3-D scans of mating fruit flies uncover female biology
By Krishna Ramanujan
Following in the footsteps of Leonardo Da Vinci’s 1493 anatomical sketch of a man and woman, “The Copulation,” Cornell researchers used cutting-edge X-ray technology to noninvasively image fruit flies during and after mating.
A study, published online ahead of print June 3 in the Proceedings of the National Academy of Sciences, describes how researchers used the Cornell Biotechnology Resource Center’s high resolution micro-CT (computed tomography) scanner to acquire detailed 3-D datasets of morphological changes that occur in female fruit flies’ (Drosophila melanogaster) reproductive tracts during and after mating.
The analysis revealed how ovulation, egg movement, sperm storage, sperm release and fertilization are coordinated. The findings are important for understanding basic reproductive biology with implications for insect control. But the study also gives an inside view of how male molecules from seminal fluids affect female physiology and facilitate reproductive processes – mechanisms that have parallels in other insects, mammals and humans.
“This is the first time that anyone has actually been able to get a view of exactly what is going on inside the female fruit fly, in response to mating, and during her reproduction,” said Mariana Wolfner, the Goldwin Smith Professor of Molecular Biology and Genetics in the College of Arts and Sciences and the paper’s senior author. Alexandra Mattei ‘14, now a graduate student in Molecular and Cellular Biology at Harvard University and the paper’s lead author, conducted the research as part of her undergraduate honors thesis in biology.
One challenge of the study was preparing flies for CT scanning during various mating stages and post-mating. An X-ray CT instrument imaged objects with a resolution as fine as 1/50th of the width of a human hair, providing 3-D datasets of images that researchers can use to virtually dissect the specimen.
Mattei took mating flies and flash froze them with liquid nitrogen at different times in the process. She then lassoed flies around their necks with strands of her own hair to immerse the otherwise-buoyant flies in a fixative.
Co-author Mark Riccio, a research engineer and micro-CT facility director, created a system for scanning the flies.
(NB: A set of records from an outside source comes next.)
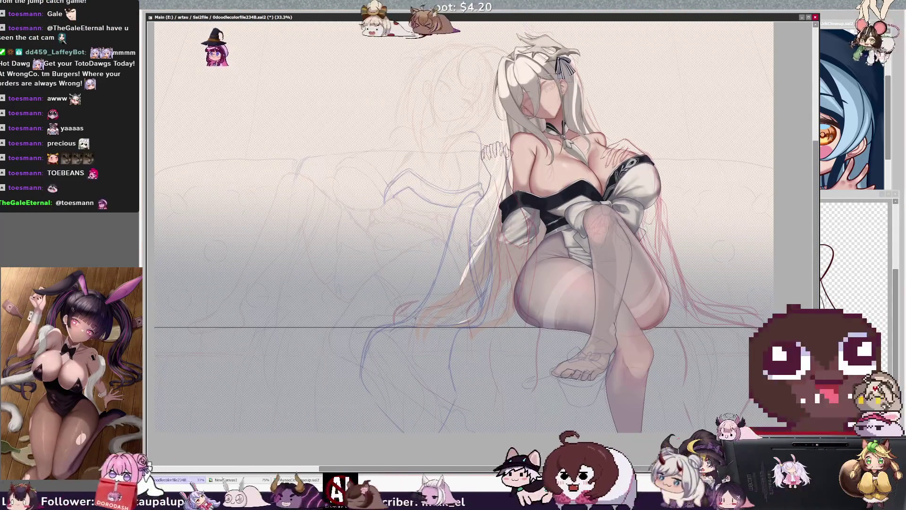
Mirror the canvas view, flip it back to normal, then mirror it again for review
{"action": "key", "text": "h"}
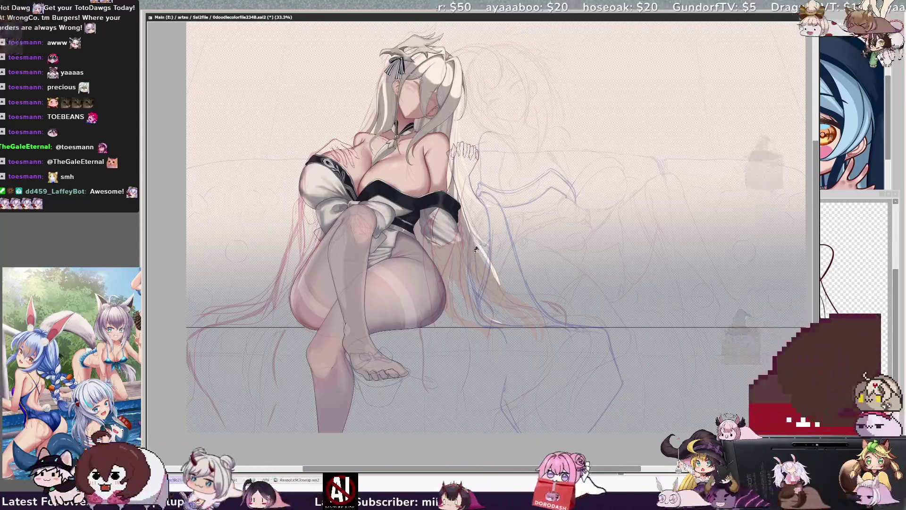
{"action": "key", "text": "h"}
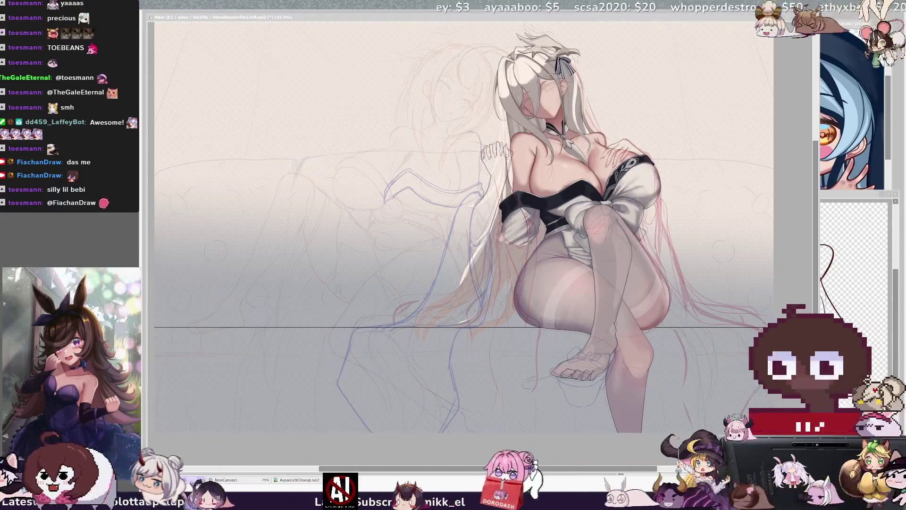
{"action": "key", "text": "h"}
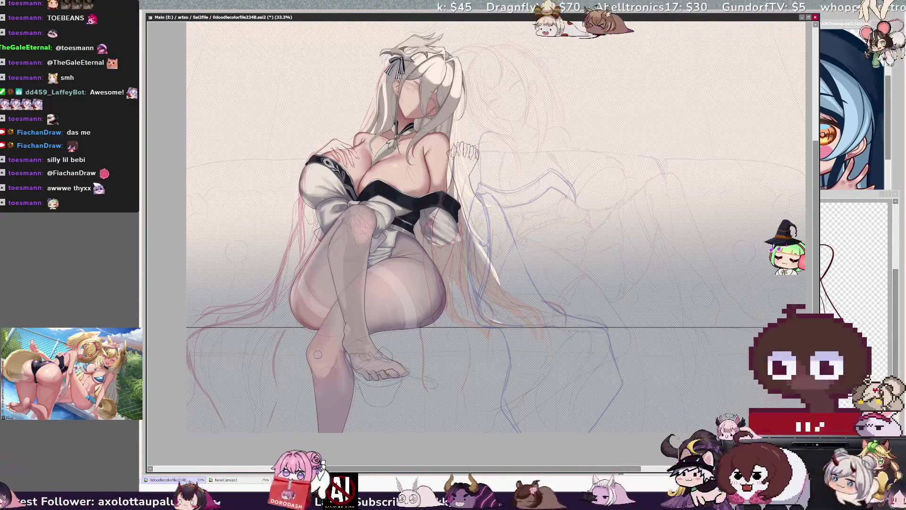
{"action": "key", "text": "e"}
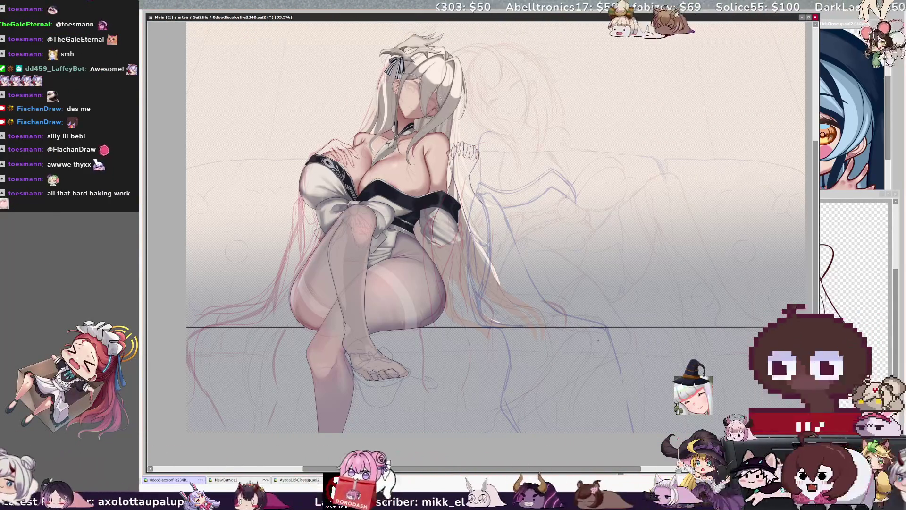
{"action": "key", "text": "h"}
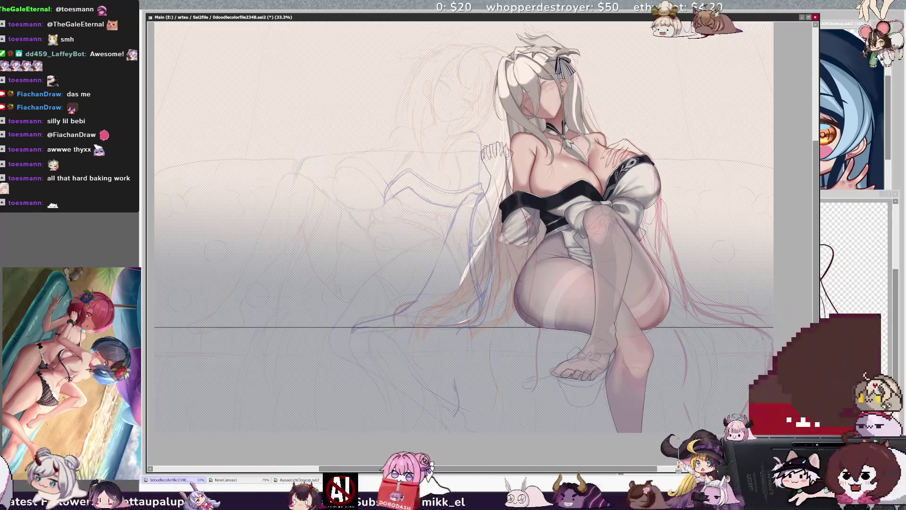
{"action": "key", "text": "h"}
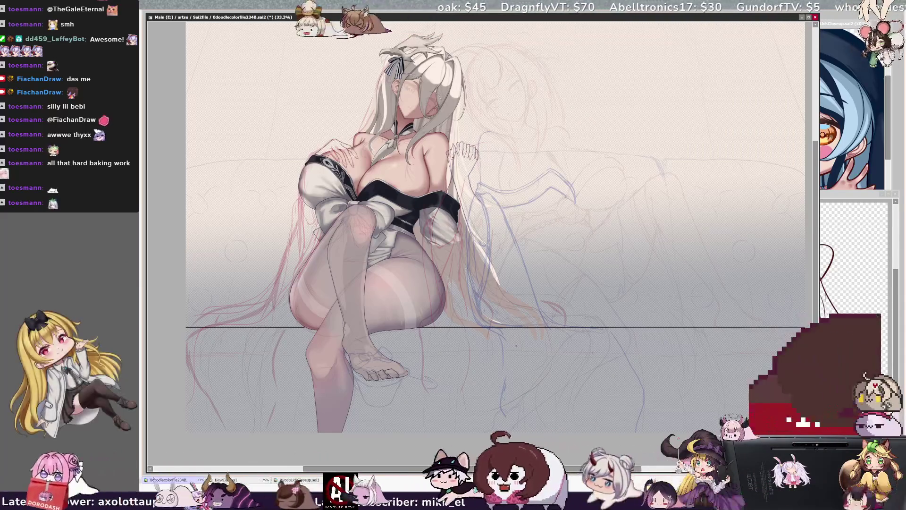
Return the view to normal, briefly mirror it to compare, then unflip it again
{"action": "key", "text": "h"}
CT scans showed how the uterus tilts away to stretch out and straighten looped oviducts post-mating, as triggered by proteins in the male’s seminal fluid. “We think the straightening of this loop makes it possible for the egg to leave the ovary and enter the oviduct,” said Wolfner.
In insects, eggs move one at a time from the ovaries, through the oviducts and into the uterus, where a sperm fertilizes the egg. The researchers observed how the uterus’ shape changes: tightly closed before mating, it opens up and balloons during mating so an egg can fit in. The uterus then clamps down on the egg, which the researchers hypothesize holds the egg in place for fertilization.
The scans also clearly showed how the male punctures the female’s reproductive tract during mating, and how the male clasps onto the female to get in position for mating, interconnecting in a Velcro-like manner with female bristles.
By using mutant female flies without eggs and male mutants that lacked key seminal proteins, the researchers also proved that a particular male seminal protein was needed for the oviducts to unloop, allowing the female to ovulate.
“These results are important because they define how specific chemical or cellular signals regulate morphology – and thus functions – along the reproductive tract,” said Wolfner. ”This understanding should be generalizable to all animals.”
Frank Avila, a research associate in Wolfner’s lab, is a co-author of the paper.
The study was funded by the National Institutes of Health and the National Science Foundation through the latter’s support of Cornell’s Biology Research Scholars Program.